Based on my 13 years of experience in Executive Search and completing over 225 assignments, I think these numbers are close to the mark. For the sake of argument, let's agree that the numbers are inflated and make the numbers up to a mere 25% of the amount sought, which means that you are still looking at a cost of $ 3 million for a hiring decision poor involves a $ 500.000 - for years manager! Executive mis-assumptions and poor planning executive succession will cost you.

Million-dollar mistakes are costly to the company, its shareholders and, possibly, your personal career. The lack of methodologies executive succession planning allows for mis-hired executives and non-aligned to support the costs for their company relative to the sub-standard customer service, inadequate research, failure to meet deadlines and sales targets, failed marketing campaigns, accounting or faulty investment strategies and much more. In addition, there are initial costs of recruiting and training, the gap may have to pay for an employee to leave and the costs of recruitment, training and ramp-up time for the employee replacement. The lack of directional spotlights of succession planning that poor recruitment decisions and the lack of a strong bench can be a significant drain on the income of a department and company. With the continuity of the business and shareholder value in mind, the supervisory board level recruitment, leadership development and succession planning, execution will result in better overall allocation of human resources and improve its competitive position.

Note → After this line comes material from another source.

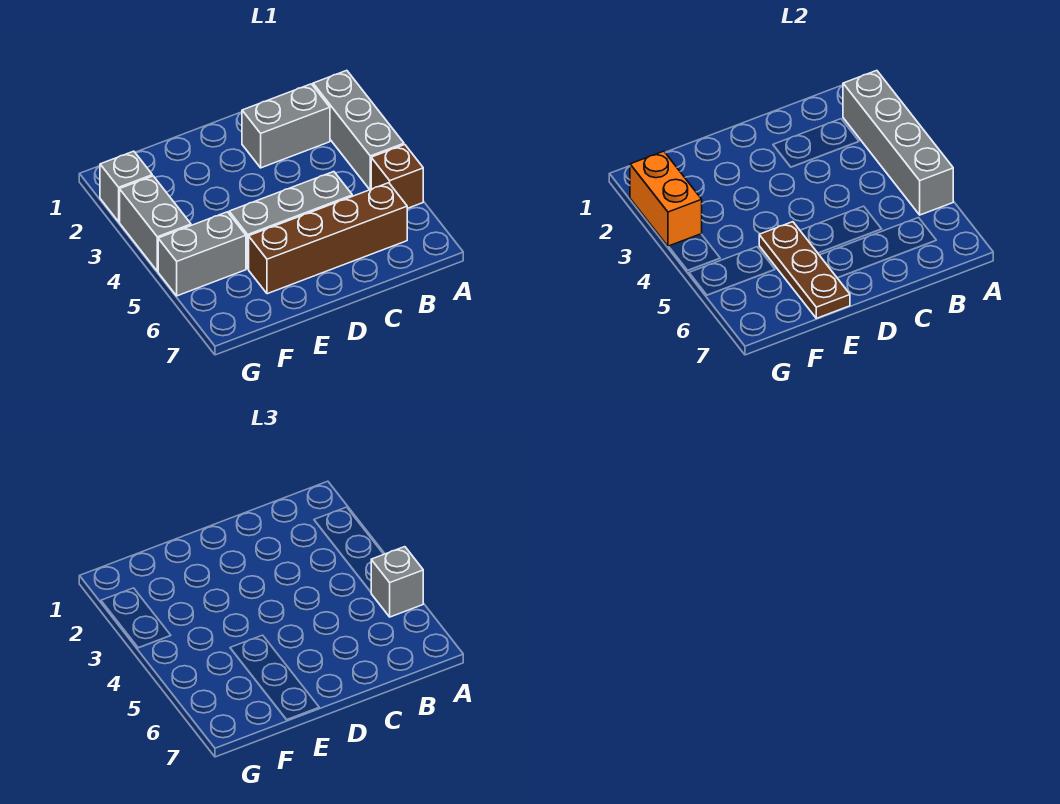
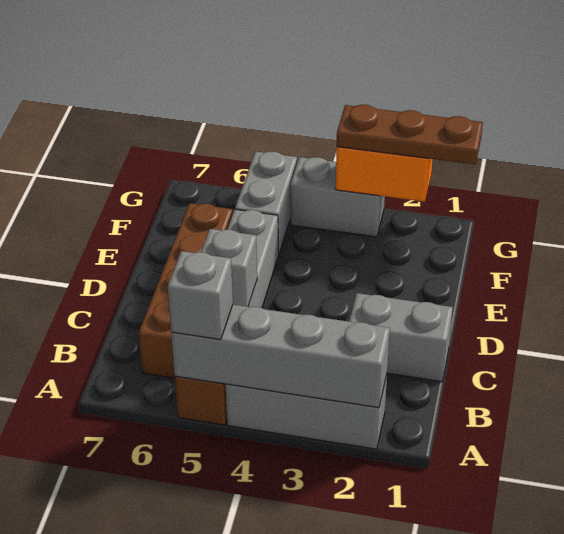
grey 1x2 brick [242,84,330,168] -> grey 1x2 brick turned to [349,293,453,382]
brown 1x3 plate [759,222,850,318] -> brown 1x3 plate moved to [337,105,483,164]
grey 1x1 brick [100,151,152,222] -> grey 1x1 brick moved to [201,229,257,307]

Since costs for business risk

In their article published in Harvard Business Review, "growing talent as if your business depended on it," Jeffrey M. Cohn, Rakesh Khurana, Laura Reeves argue that corporate boards have traditionally underestimated the role of a robust leadership development and succession planning executive system of risk management. They suggest that the friction constant talent that occurs in the absence of an effective succession planning executive leaves companies vulnerable to poor decision making in any number of common business scenarios, such as the acquisition or competition sharp.

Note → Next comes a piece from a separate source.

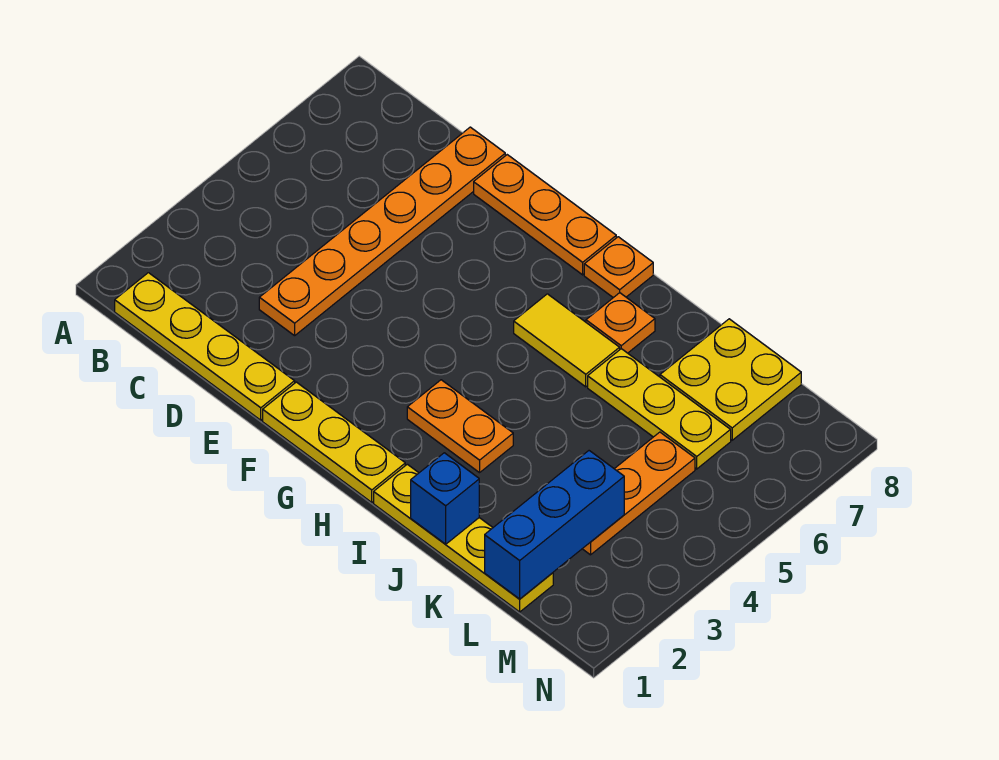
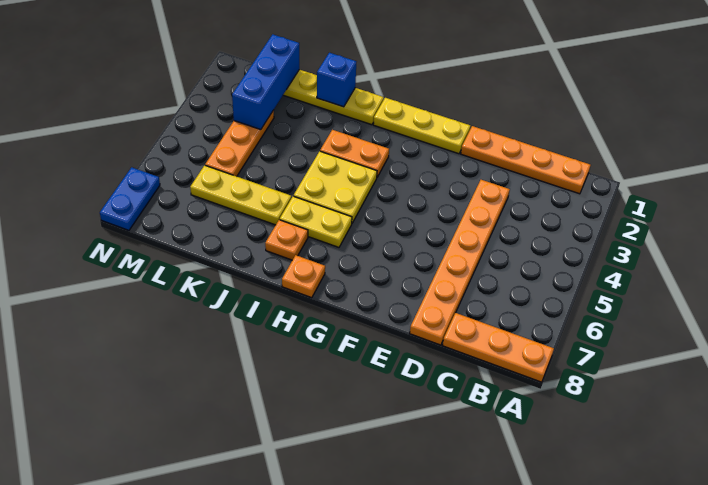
yellow 1x4 plate [115,273,295,420] -> orange 1x4 plate [461,126,591,194]
orange 1x3 plate [474,155,616,275] -> orange 1x3 plate moved to [443,313,554,382]
yellow 1x2 tile [514,294,620,387] -> yellow 1x2 plate [280,196,352,247]
yellow 2x2 plate [660,319,801,440] -> yellow 2x2 plate moved to [294,151,377,223]
none -> blue 1x2 plate [100,167,160,230]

Instead of stand-alone ad-hoc activities used by human resources departments, these experts recommend at the board level direction of intelligent, integrated, talent development and succession planning initiatives of leaders who are aligned with the priorities strategic. Their ideal organization is one where HR provides development tools and facilitate their use, the leaders are deeply involved in the sourcing and growing talent and business leaders are recognized for their contribution to the organization-wide talent development and executive succession planning efforts.

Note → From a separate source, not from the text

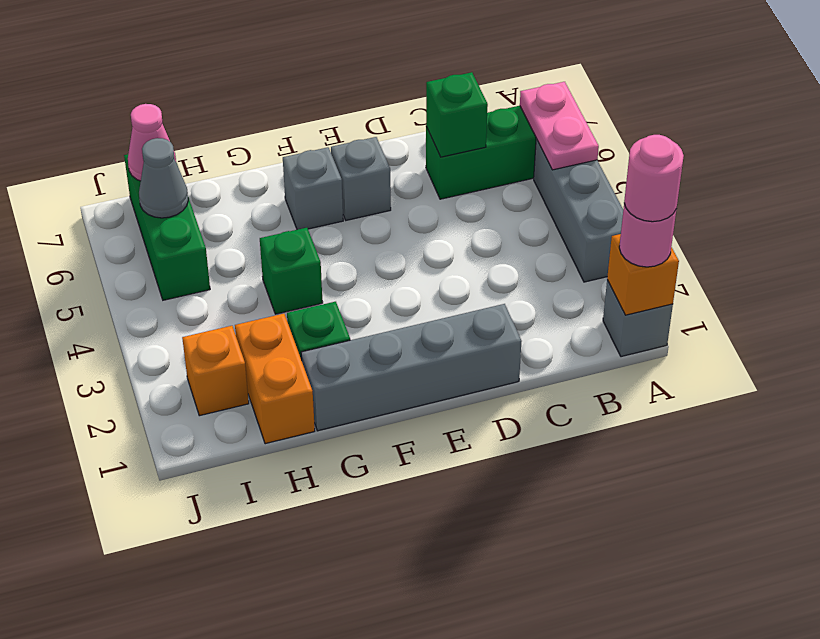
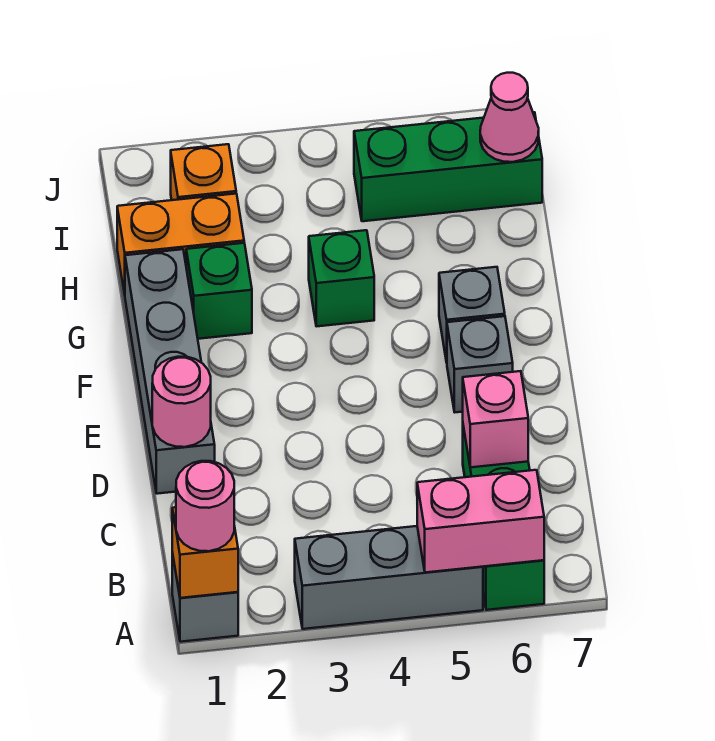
pink 1x1 round brick [624,135,684,222] -> pink 1x1 round brick moved to [152,357,211,447]
pink 1x2 plate [520,82,599,170] -> pink 1x2 brick [417,470,544,573]
green 1x1 brick [426,72,488,157] -> pink 1x1 brick [463,371,528,467]
grey 1x1 cone [139,138,188,218] -> none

Particular vulnerability of Hospitals

According to the 2007 survey by the Association for health managers, 32% of hospital CEOs say that the approach of their hospitals in CEO succession planning was effective or very effective - which means that a huge 68% of hospital CEOs acknowledges some concern about the processes for identifying and selecting the person who will fill their shoes. Furthermore - and this is not a surprise - only 16% of hospital CEOs said their hospitals 'approach' to communication on succession planning executive of the hospital staff was effective or very effective.

In recent years, hospitals have taken the manual pages of corporate marketing. Now it might be time for them to look more closely at effective business approaches to leadership development and succession planning executive. Cohn, Khurana and Reeves point for Tyson Foods, Starbucks, and Mellon Financial (now The Bank of New York Mellon), forward-thinking companies with intelligent, integrated, talent development and leadership succession planning initiatives.

Inside Information

Whether or not the succession planning is promoted to the Executive Board Room, senior hospital management would do well to review the work of Harvard Business School Professor Joseph Bower, who studied 1,800 successions in all areas. Bower looked at the results of companies that promote professionals through executive succession planning in senior leadership positions and found that they perform significantly better when measured on more than three years than companies that do not look inside first. By many measures, the stakes are high for hospitals. Hospitals that make leadership development and executive succession planning will be better positioned for the successful management of risk, better profitability and shareholder value and business continuity in the twenty-first century healthcare environment.